Airlines should learn from CrowdStrike outage
ID 138506574 © Jackbluee | Dreamstime.com

Commentary

Airlines should learn from CrowdStrike outage

After cancelling thousands of flights due to CrowdStrike’s outage, airlines ought to focus on IT system resilience efforts.

Many air travelers found their flight plans disrupted in mid-July when system disruptions from a faulty cybersecurity software update led to widespread computer crashes. Major airlines like American Airlines, Delta Air Lines, and United Airlines requested the Federal Aviation Administration issue ground stops for the airlines, all of which were paralyzed by computer outages.

This incident highlighted the need for robust information technology (IT) preparedness and operational resilience for airlines, as well as the vulnerability of automated update systems or updates managed by third parties. 

What happened?

The problem began on July 19 when users of CrowdStrike’s Falcon sensor began experiencing a blue screen (colloquially called a blue screen of death, or BSOD) loop. The Falcon Sensor is software that analyzes connections on the internet to determine if a connection is malicious. A BSOD loop like this occurs when the system is booting up but encounters an error when verifying system files, causing the computer to crash instead. This specific BSOD loop was caused by an update to the Falcon Sensor, which altered Windows system files. The changes caused errors in the boot process when a Windows system was starting.

Computers receiving the update installed it automatically. This occurred because CrowdStrike operates, as many competitor IT firms do, at the enterprise level. Contracts explicitly state that warranties are only valid if a client/enterprise is using the most up-to-date version of the software. Users could not have prevented the update. CrowdStrike runs Falcon as a service and software package—not just software. CrowdStrike’s clients are limited in what they can do with Falcon once it is installed by the terms of service.
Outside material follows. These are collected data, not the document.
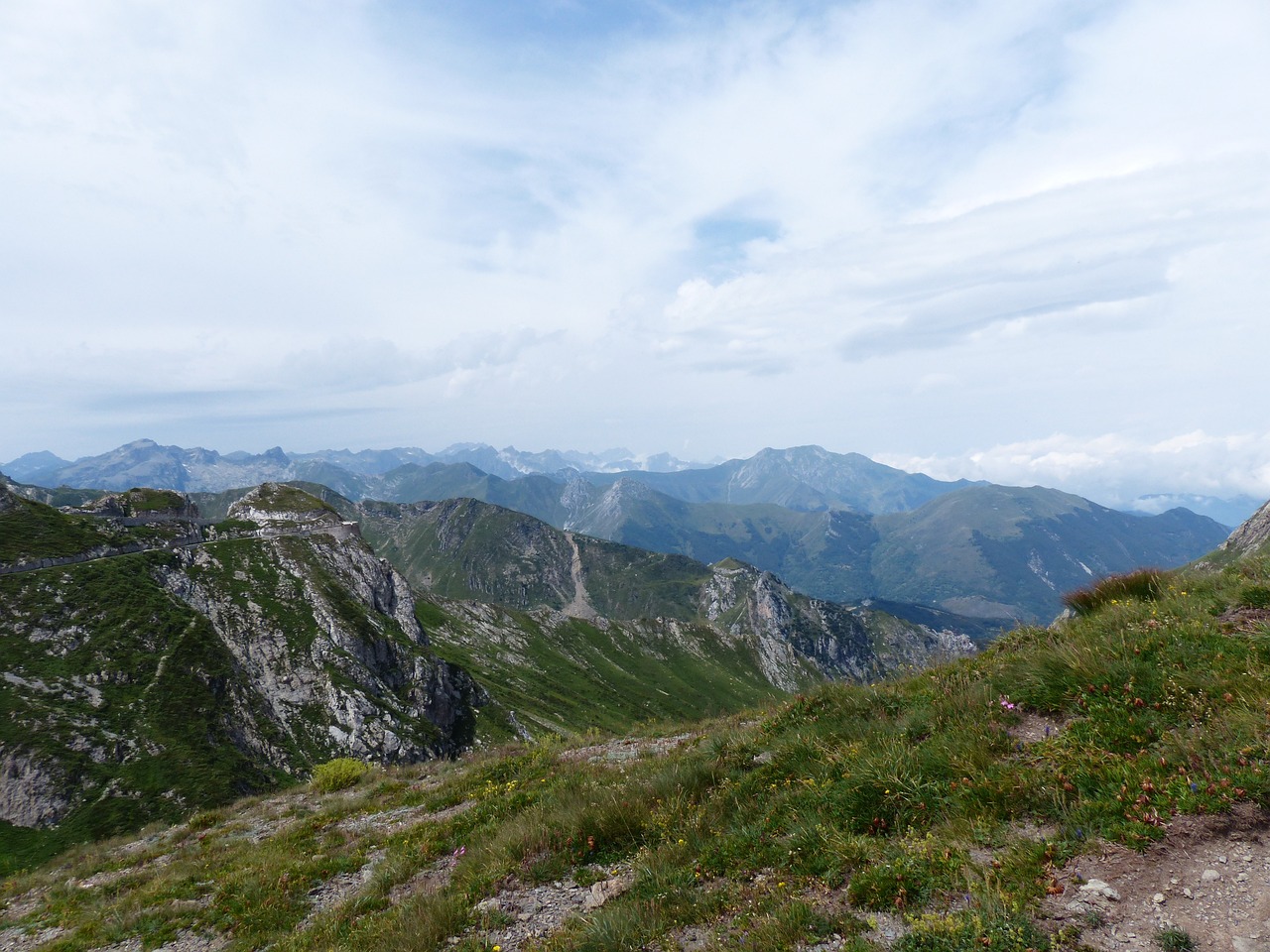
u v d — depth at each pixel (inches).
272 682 5615.2
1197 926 211.8
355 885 534.3
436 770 1002.7
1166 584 487.5
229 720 4933.6
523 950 326.6
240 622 6067.9
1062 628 486.6
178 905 553.9
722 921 292.5
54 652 4845.0
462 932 362.3
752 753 498.0
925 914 249.3
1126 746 307.4
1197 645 359.6
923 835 303.9
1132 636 390.0
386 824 690.8
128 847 877.8
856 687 543.8
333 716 5457.7
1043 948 218.2
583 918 331.0
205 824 908.0
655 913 312.7
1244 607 396.5
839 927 262.5
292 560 7229.3
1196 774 269.9
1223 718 292.0
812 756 430.9
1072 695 366.6
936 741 369.4
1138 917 222.5
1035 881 249.0
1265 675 307.6
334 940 413.4
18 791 3727.9
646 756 649.6
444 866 501.4
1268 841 235.9
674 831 403.9
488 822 551.2
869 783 348.2
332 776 1037.8
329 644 6131.9
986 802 308.7
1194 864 237.8
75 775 3919.8
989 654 506.6
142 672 4960.6
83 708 4431.6
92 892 659.4
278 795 1043.3
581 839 436.1
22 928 589.9
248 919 497.4
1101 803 276.2
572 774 622.8
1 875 3297.2
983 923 231.9
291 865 594.9
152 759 4220.0
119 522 7234.3
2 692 4301.2
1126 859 249.4
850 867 300.5
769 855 334.0
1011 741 350.3
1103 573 541.0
CrowdStrike also stressed that this outage was unrelated to a cyberattack, and its customers’ data was still secure. Additionally, the affected file was only present on Windows systems. Computers running on Linux or MacOS were unaffected.

How was it fixed?

CrowdStrike responded quickly and released a patch in a little over an hour, but computers stuck in the blue screen of death loop could not receive it. A computer in a blue screen loop is unable to boot and, therefore, unable to download and update software. Essentially, nearly every affected computer had to be physically accessed by IT staff to resume regular operations. Networked computers could be fixed in larger groups at once through a set of standards known as a “preboot execution environment.”

What was the impact on the aviation industry?

During the outage, the FAA ordered a global stop on all flights for the three legacy airlines. Flights that were in the air would reach their intended destination and then stop flying until the order was lifted. During the outage, no American, United, or Delta flights were allowed to take off. Like other sectors, the fix for the Falcon update had to be manually implemented by the airlines’ IT staff. Depending on the network status of the computers affected, the fix had to either be done by hand on every computer in a system or network-wide through a preboot execution environment. 

Although the precise costs have not yet been determined, the extensive labor and productivity losses for airlines using the affected CrowdStrike systems suggest that expenses will be significant. Microsoft estimates that 8.5 million Windows devices, or less than 1% of global Windows devices, were affected by the CrowdStrike outage globally. That number is across all sectors, not just aviation.

Delta Air Lines, which canceled over 5,000 flights, has said it plans to sue CrowdStrike, alleging up to $500 million in damages from the outage. Investopedia reported, “CrowdStrike attorney Michael Carlinsky said Delta largely ignored its offers for assistance and contributed to a ‘misleading narrative’ that CrowdStrike is responsible for the way the airline responded to the outage.”

How well did airlines recover from the outage?

Recovery times from the CrowdStrike outage varied heavily from airline to airline.

Figure 1: Canceled Flights by Legacy Carrier by Day

A graph of numbers and a number of flights

Description automatically generated with medium confidence

Source: Matt Ashare, “American Airlines credits IT teams with quick recovery from CrowdStrike disruption,” CIO Dive, 2024. 

American Airlines, on July 19, grounded and canceled more than 400 flights in the first 24 hours. The following day, however, American only had to cancel 50 flights, per flight tracker FlightAware, as shown in Figure 1. American Airlines has praised the quick response of its IT teams but has also accredited much of its success to robust crew-tracking software. Knowing exactly where every working member of American Airlines was at any given time served as a buffer and allowed for a return to operational normalcy faster, according to American Airlines CEO Robert Isom.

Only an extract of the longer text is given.